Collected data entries
▽

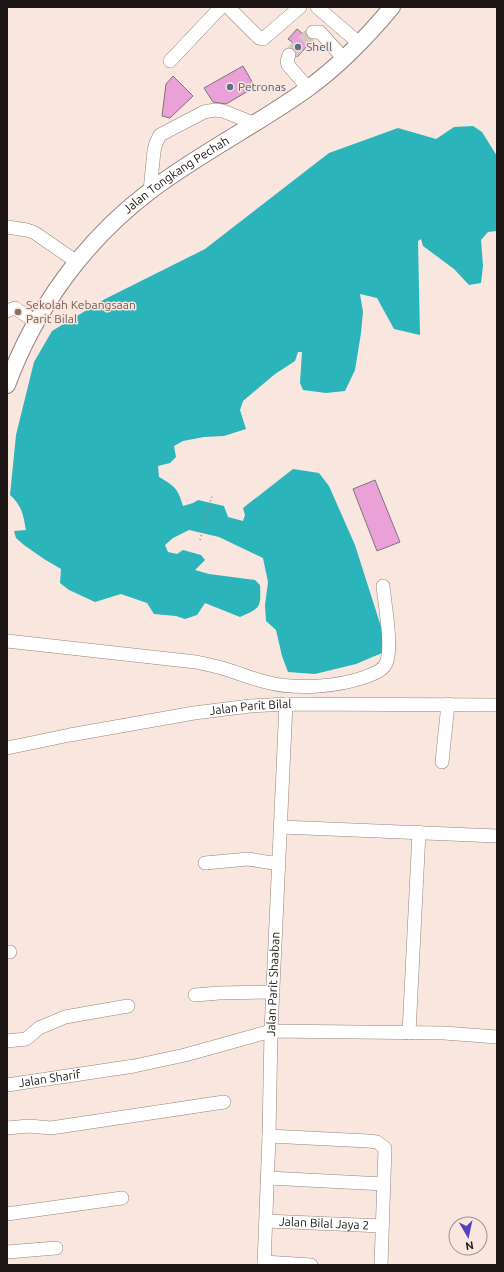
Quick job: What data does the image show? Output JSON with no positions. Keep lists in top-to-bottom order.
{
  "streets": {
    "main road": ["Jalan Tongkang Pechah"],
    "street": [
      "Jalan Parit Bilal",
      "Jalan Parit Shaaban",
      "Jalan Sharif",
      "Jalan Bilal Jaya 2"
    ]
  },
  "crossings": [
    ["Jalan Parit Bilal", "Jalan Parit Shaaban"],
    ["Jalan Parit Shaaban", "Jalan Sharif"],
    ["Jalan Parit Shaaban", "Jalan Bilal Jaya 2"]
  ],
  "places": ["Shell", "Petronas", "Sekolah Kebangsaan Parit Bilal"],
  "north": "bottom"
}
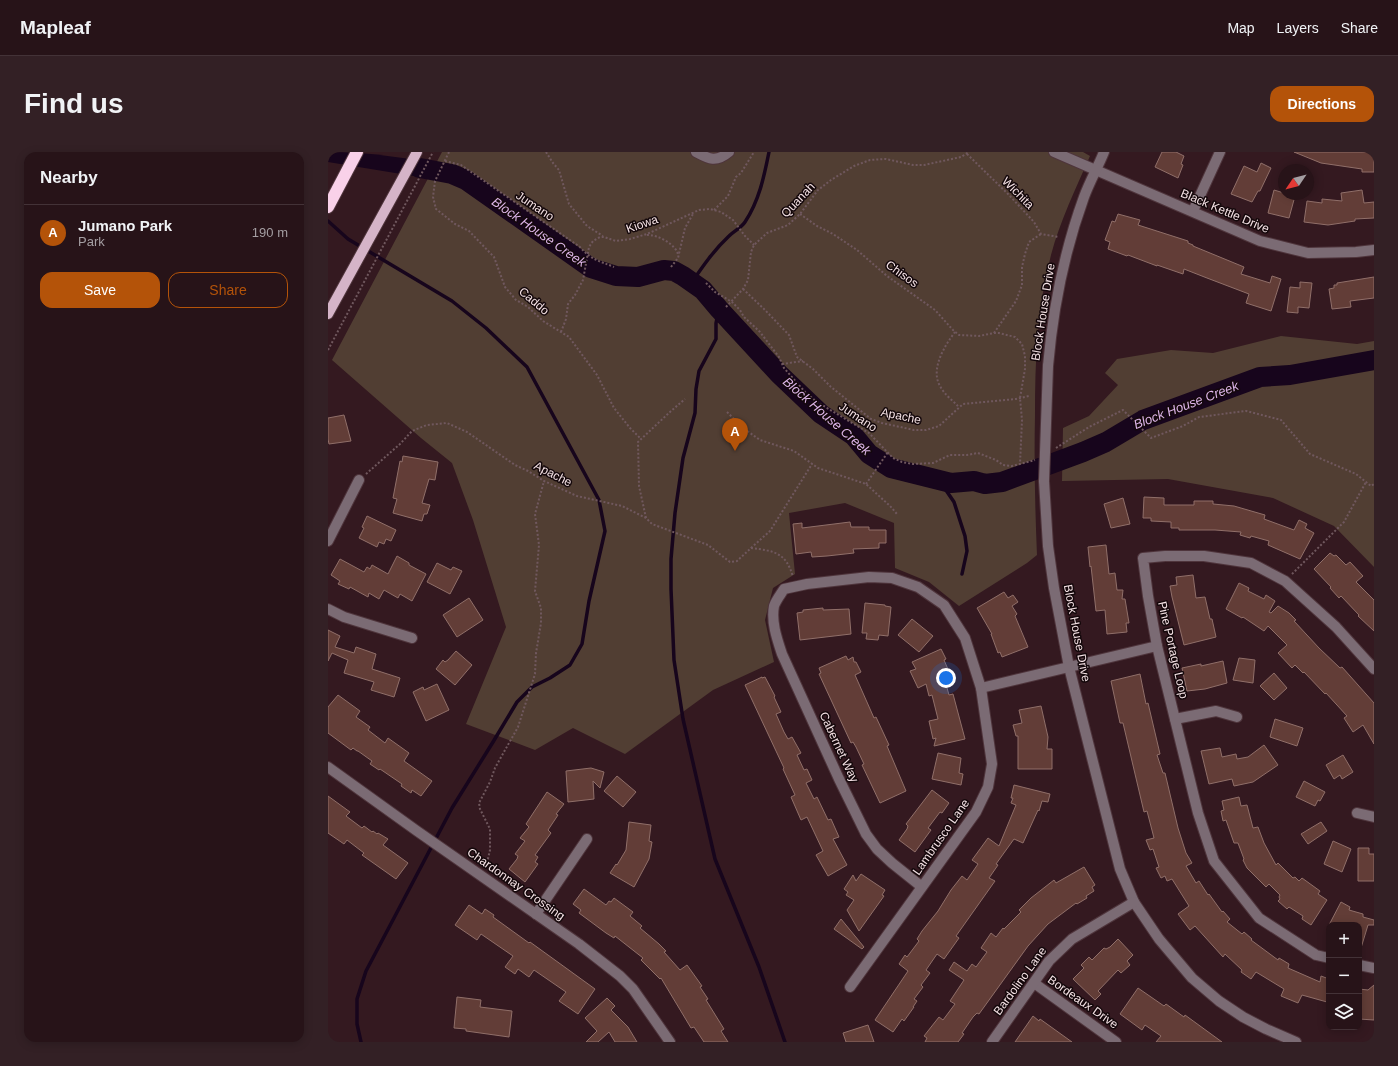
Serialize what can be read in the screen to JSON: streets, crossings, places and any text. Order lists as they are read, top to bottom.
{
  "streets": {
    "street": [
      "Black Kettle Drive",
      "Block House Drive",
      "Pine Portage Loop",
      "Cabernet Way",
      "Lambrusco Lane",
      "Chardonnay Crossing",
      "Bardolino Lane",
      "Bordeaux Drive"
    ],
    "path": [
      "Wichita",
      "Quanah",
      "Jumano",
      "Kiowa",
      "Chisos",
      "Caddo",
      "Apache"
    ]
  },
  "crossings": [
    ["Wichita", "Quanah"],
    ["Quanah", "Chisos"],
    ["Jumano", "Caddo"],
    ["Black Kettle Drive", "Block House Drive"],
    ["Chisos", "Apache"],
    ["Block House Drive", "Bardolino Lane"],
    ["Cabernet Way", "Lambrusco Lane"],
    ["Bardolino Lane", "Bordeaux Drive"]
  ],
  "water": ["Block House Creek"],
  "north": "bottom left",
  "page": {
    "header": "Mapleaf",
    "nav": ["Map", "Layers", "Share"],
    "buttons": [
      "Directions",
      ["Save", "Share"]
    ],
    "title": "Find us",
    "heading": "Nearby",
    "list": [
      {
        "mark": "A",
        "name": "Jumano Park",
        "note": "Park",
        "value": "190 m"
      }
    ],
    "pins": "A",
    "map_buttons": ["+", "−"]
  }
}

△

_Assignment_.
Images stay out; the entries above are to be printed exactly.

_Expected output_.
Quick job: What data does the image show? Output JSON with no positions. Keep lists in top-to-bottom order.
{
  "streets": {
    "main road": ["Jalan Tongkang Pechah"],
    "street": [
      "Jalan Parit Bilal",
      "Jalan Parit Shaaban",
      "Jalan Sharif",
      "Jalan Bilal Jaya 2"
    ]
  },
  "crossings": [
    ["Jalan Parit Bilal", "Jalan Parit Shaaban"],
    ["Jalan Parit Shaaban", "Jalan Sharif"],
    ["Jalan Parit Shaaban", "Jalan Bilal Jaya 2"]
  ],
  "places": ["Shell", "Petronas", "Sekolah Kebangsaan Parit Bilal"],
  "north": "bottom"
}
Serialize what can be read in the screen to JSON: streets, crossings, places and any text. Order lists as they are read, top to bottom.
{
  "streets": {
    "street": [
      "Black Kettle Drive",
      "Block House Drive",
      "Pine Portage Loop",
      "Cabernet Way",
      "Lambrusco Lane",
      "Chardonnay Crossing",
      "Bardolino Lane",
      "Bordeaux Drive"
    ],
    "path": [
      "Wichita",
      "Quanah",
      "Jumano",
      "Kiowa",
      "Chisos",
      "Caddo",
      "Apache"
    ]
  },
  "crossings": [
    ["Wichita", "Quanah"],
    ["Quanah", "Chisos"],
    ["Jumano", "Caddo"],
    ["Black Kettle Drive", "Block House Drive"],
    ["Chisos", "Apache"],
    ["Block House Drive", "Bardolino Lane"],
    ["Cabernet Way", "Lambrusco Lane"],
    ["Bardolino Lane", "Bordeaux Drive"]
  ],
  "water": ["Block House Creek"],
  "north": "bottom left",
  "page": {
    "header": "Mapleaf",
    "nav": ["Map", "Layers", "Share"],
    "buttons": [
      "Directions",
      ["Save", "Share"]
    ],
    "title": "Find us",
    "heading": "Nearby",
    "list": [
      {
        "mark": "A",
        "name": "Jumano Park",
        "note": "Park",
        "value": "190 m"
      }
    ],
    "pins": "A",
    "map_buttons": ["+", "−"]
  }
}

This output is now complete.